In der neuen Studie, die in der Fachzeitschrift Cancer Discovery veröffentlicht wurde, präsentieren die Forscher ein rechnergestütztes Werkzeug namens SpotNeoMet. Dieses Werkzeug identifiziert Therapieresistenzmutationen, die häufig bei einer Vielzahl von Patienten vorkommen.
Diese Mutationen führen zur Bildung von winzigen Proteinfragmenten, die als Neoantigene bekannt sind und spezifisch auf Krebszellen erscheinen. Die identifizierten gemeinsamen Neoantigene könnten die Grundlage für neue immuntherapeutische Ansätze bieten, die das Immunsystem stimulieren, gezielt gegen Krebszellen vorzugehen.

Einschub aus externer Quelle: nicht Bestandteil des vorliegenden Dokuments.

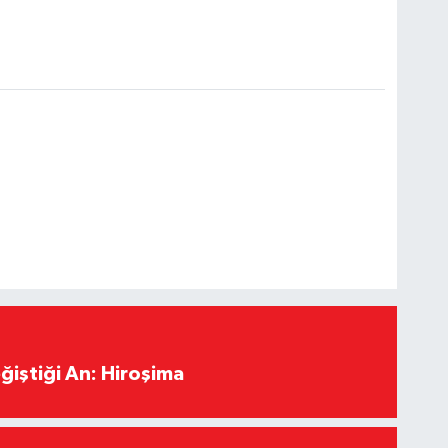
ğiştiği An: Hiroşima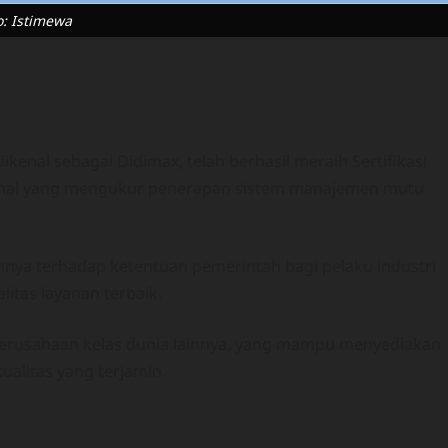
o: Istimewa
dikenal sebagai Didimax, telah berhasil meraih Sertifikasi
asional yang mengukur penerapan sistem manajemen mutu
nya terhadap ketentuan pemerintah bagi pelaku industri
itas layanan terbaik.
 perusahaan kelas dunia lainnya, yang mampu menyediakan
ualitas yang terjamin.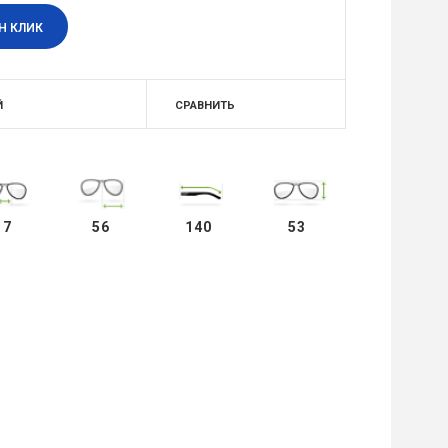
Н КЛИК
Й
СРАВНИТЬ
17
56
140
53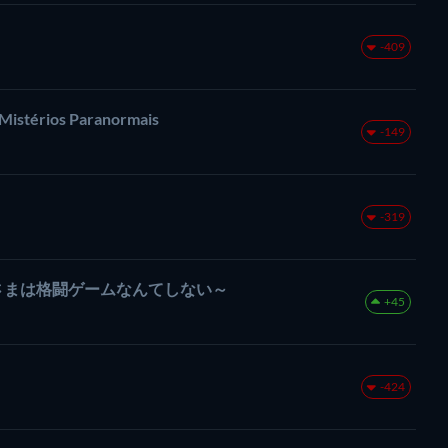
-409
Mistérios Paranormais
-149
-319
さまは格闘ゲームなんてしない～
+45
-424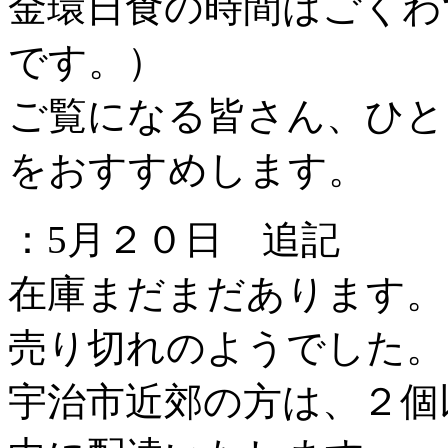
金環日食の時間はごくわ
です。）
ご覧になる皆さん、ひと
をおすすめします。
：5月２０日 追記
在庫まだまだあります。
売り切れのようでした。
宇治市近郊の方は、２個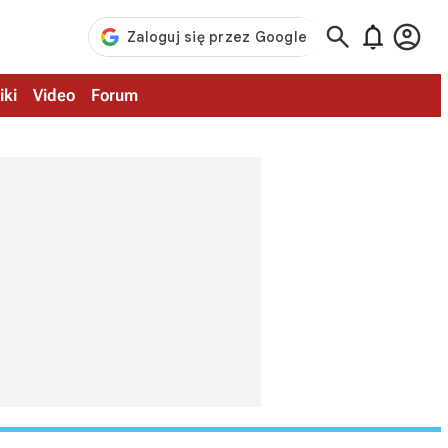



iki
Video
Forum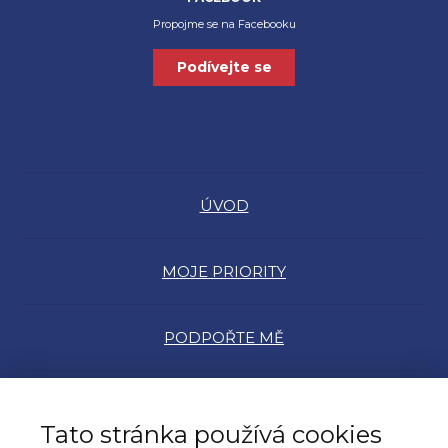
Propojme se na Facebooku
Podívejte se
ÚVOD
MOJE PRIORITY
PODPOŘTE MĚ
MŮJ PŘÍBĚH
Tato stránka používá cookies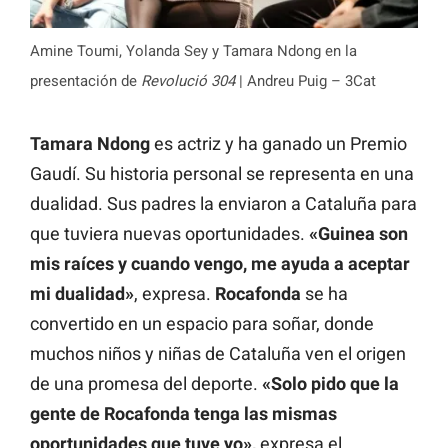
Amine Toumi, Yolanda Sey y Tamara Ndong en la
presentación de
Revolució 304
| Andreu Puig – 3Cat
Tamara Ndong
es actriz y ha ganado un Premio
Gaudí. Su historia personal se representa en una
dualidad. Sus padres la enviaron a Cataluña para
que tuviera nuevas oportunidades.
«Guinea son
mis raíces y cuando vengo, me ayuda a aceptar
mi dualidad»
, expresa.
Rocafonda
se ha
convertido en un espacio para soñar, donde
muchos niños y niñas de Cataluña ven el origen
de una promesa del deporte.
«Solo pido que la
gente de Rocafonda tenga las mismas
oportunidades que tuve yo»,
expresa el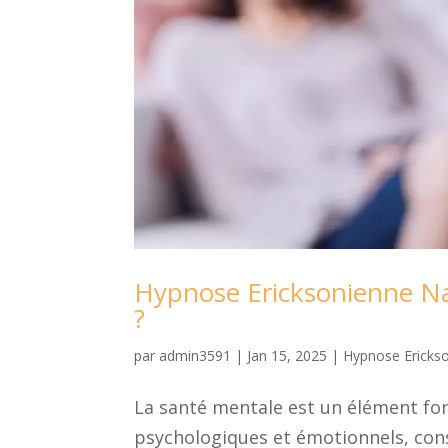
Hypnose Ericksonienne Nan
?
par
admin3591
|
Jan 15, 2025
|
Hypnose Ericks
La santé mentale est un élément fo
psychologiques et émotionnels, cons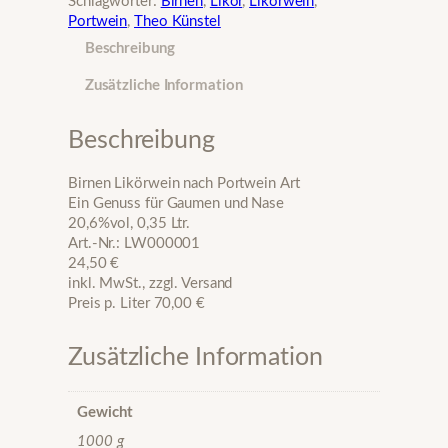
Schlagwörter:
Birnen
, 
Likör
, 
Likörwein
, 
n
Portwein
, 
Theo Künstel
L
Beschreibung
i
k
Zusätzliche Information
ö
r
w
Beschreibung
e
i
Birnen Likörwein nach Portwein Art
n
Ein Genuss für Gaumen und Nase
M
20,6%vol, 0,35 Ltr.
e
Art.-Nr.: LW000001
n
24,50 €
g
inkl. MwSt., zzgl. Versand
e
Preis p. Liter 70,00 €
Zusätzliche Information
Gewicht
1000 g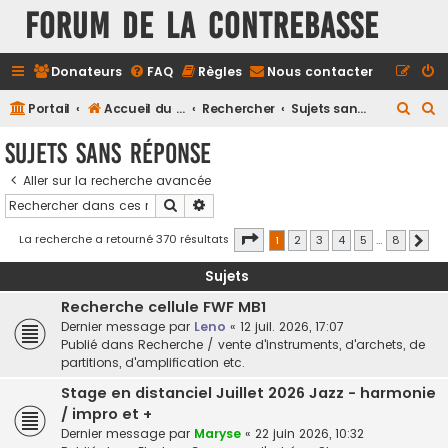
FORUM DE LA CONTREBASSE
Donateurs
FAQ
Règles
Nous contacter
R
R
Portail
Accueil du forum
Rechercher
Sujets sans réponse
e
e
Sujets sans réponse
c
c
Aller sur la recherche avancée
h
h
Rechercher
Recherche avancée
e
e
r
r
Page
1
sur
8
La recherche a retourné 370 résultats
1
2
3
4
5
…
8
Suiv
c
c
Sujets
h
h
Recherche cellule FWF MB1
e
e
Dernier message par
Leno
«
12 juil. 2026, 17:07
r
r
Publié dans
Recherche / vente d'instruments, d'archets, de
partitions, d'amplification etc.
Stage en distanciel Juillet 2026 Jazz - harmonie
/ impro et +
Dernier message par
Maryse
«
22 juin 2026, 10:32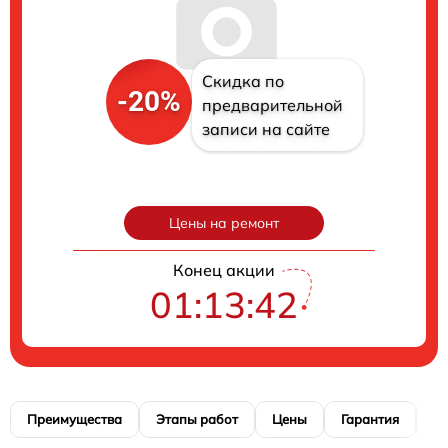
Скидка по
-20%
предварительной
записи на сайте
Цены на ремонт
Конец акции
01:13:41
Преимущества
Этапы работ
Цены
Гарантия
М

Die Forscher testeten ihren neuartigen Ansatz in Bezug auf metastasierten Prostatakrebs. Hierbei handelt es sich um eine Form von Krebs, gegen die viele Patienten schließlich resistent zu den Standardbehandlungen werden. In Laborexperimenten und Mausmodellen konnten sie drei vielversprechende Neoantigene identifizieren.
Der Ansatz der Forscher unterscheidet sich signifikant von hochgradig personalisierten Therapien, da er sich auf Resistenzen konzentriert, die von einer Vielzahl von Patienten geteilt werden. Dies ermöglicht es, die gleiche Behandlung breiter auf Menschen mit behandlungsresistenten Krebserkrankungen anzuwenden.